For some it might be great to get some public holidays and others might get a thrill out of decorating their houses, but generally Xmas and other such holidays are a giant multi billion dollar commercial venture. For me it begs the question – What does it all really mean? There is so little in society that seems sacred anymore.
I think by now that it’s pretty well known (and if it isn’t for you, read on) that Xmas as with all Christian celebrations and holidays, are based on ancient Pagan practices.
The pagan celebration of Litha – is between December 21st-22nd to mark the Summer Solstice and honour the Sun. It’s the longest day of the year and a time of celebrating the abundant harvest, a time to be thankful for all the abundance in our lives. At Litha we celebrate fertility, growth, success, power/energy, creativity, prosperity and Mother Nature.
I confess I don’t know much about the Christian celebration of Christmas as it has never in my whole life interested me but I suspect many others don’t know the real meaning of it either. So where is the sacredness?
Time off, presents and time hanging with family sounds pretty awesome but how do you actually FEEL when you indulge in these activities? Are you thinking about Jesus? Or are you just thinking about having some time off? The fact is that in this day and age I think Australia being described as a ‘Christian Country’ is way outdated and in reality, most people just want to spend a day hanging with their loved ones.
So my next question is….If you don’t actually believe in the institution of Christmas – why are you still observing it? Is it because that is how you were brought up? Is it because you are buying into societal beliefs? Is it because you feel like an asshole if you don’t buy your kids presents knowing that they have been working on their Xmas wish list? Or is it that you just love it for reasons you don’t need to explain?
For me it is familiar traditions and an expectation from my children. I was brought up celebrating Xmas. There was no religion whatsoever but there was visitors and celebrating all day – as well as lot’s of presents which is all we cared about as children. Other then a piss up for the adults and seeing family there was no meaning to the day. As I got older and became more embedded in my own faith I started to resent the commercialism and expectations placed on me. I wanted to celebrate what I believed in and create my own traditions for my family.
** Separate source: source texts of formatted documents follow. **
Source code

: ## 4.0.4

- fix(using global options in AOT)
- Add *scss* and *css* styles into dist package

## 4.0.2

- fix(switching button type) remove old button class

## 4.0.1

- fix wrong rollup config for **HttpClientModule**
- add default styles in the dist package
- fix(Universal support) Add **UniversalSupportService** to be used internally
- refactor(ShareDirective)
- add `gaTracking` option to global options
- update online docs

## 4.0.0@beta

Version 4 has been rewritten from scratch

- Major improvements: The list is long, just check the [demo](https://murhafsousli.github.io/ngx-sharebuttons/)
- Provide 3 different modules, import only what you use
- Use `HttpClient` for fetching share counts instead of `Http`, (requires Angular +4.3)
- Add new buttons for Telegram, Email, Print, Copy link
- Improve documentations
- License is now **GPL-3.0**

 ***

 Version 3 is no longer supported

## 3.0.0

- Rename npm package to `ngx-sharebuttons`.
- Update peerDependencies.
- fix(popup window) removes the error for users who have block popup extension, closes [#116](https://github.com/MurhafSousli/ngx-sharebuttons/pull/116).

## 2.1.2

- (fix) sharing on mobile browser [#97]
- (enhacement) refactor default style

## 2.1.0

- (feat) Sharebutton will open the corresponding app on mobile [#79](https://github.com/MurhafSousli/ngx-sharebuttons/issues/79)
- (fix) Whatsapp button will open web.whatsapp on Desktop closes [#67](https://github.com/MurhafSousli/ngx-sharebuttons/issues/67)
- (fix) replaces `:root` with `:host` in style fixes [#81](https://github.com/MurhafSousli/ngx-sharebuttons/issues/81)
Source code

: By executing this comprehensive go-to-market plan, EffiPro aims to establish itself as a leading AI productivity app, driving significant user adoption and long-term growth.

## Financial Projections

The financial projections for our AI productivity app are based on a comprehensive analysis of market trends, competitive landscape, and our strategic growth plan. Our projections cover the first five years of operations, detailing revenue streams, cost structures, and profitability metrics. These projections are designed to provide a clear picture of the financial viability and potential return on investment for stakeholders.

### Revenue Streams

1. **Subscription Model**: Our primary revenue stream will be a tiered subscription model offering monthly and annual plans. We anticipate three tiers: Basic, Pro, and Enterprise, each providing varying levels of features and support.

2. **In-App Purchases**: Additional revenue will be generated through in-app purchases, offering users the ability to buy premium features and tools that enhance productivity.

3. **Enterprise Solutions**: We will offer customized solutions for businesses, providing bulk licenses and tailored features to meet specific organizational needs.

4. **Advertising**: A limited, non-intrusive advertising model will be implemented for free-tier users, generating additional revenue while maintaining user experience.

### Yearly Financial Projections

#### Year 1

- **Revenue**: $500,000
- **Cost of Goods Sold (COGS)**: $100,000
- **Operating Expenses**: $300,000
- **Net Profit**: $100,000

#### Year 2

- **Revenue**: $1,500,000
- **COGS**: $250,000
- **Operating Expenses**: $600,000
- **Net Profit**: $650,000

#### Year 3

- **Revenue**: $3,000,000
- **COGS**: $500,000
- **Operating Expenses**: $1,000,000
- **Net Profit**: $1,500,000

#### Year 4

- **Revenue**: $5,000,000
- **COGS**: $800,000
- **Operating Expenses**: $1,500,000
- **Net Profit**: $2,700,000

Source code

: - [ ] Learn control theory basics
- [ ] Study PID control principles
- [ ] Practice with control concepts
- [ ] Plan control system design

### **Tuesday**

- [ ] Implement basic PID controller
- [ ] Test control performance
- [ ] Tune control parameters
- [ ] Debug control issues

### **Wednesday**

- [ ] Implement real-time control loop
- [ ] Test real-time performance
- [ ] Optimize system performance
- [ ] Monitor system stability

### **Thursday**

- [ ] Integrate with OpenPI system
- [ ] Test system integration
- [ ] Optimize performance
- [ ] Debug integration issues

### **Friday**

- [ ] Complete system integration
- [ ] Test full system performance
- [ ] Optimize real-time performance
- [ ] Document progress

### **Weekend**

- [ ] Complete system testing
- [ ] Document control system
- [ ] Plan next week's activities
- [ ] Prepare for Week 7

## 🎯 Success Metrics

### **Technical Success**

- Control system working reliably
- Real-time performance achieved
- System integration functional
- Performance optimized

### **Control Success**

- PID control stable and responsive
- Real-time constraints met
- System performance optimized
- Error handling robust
So about 20 years ago I started to do both – I followed the beliefs of my Pagan faith celebrating this time of fertility and the harvest with an abundant feast with friends and family. Then on Xmas day I’d hang with my family doing what we’ve always done – eat, drink and be merry.
About 5 years ago I informed the family that I wouldn’t be even doing a tree or decorations anymore on Xmas day (even though my tree was black!), or chocolate and presents at Easter, or any other kind of Christian celebration – and the reaction I got from my grown children was pretty incredible. To this day they call me the ‘wrecker of Xmas’
To compensate I make us a beautiful Summer Solstice/Xmas altar each year with everything I wish for my family on it, and they all secretly love it.
At the end of the day, there are always reasons as to why people celebrate the way they do and we must not judge them, but understand them.
And in understanding others we can better understand ourselves. I celebrated Xmas and Easter for most of my life because that’s what I was brought up with, and I loved it – until I didn’t because it just didn’t feel right anymore.
These days I am more interested in daily acts of love (instead of making 2 times a year special) and connection as well as honouring the Wheel of the Year with the Sabbats as they remind us to stay in tune with the Earth and her cycles.
I understand first hand how hard it can be to separate yourself from traditions you have been following from childhood, but if they do not resonate with your soul then is it time to let go?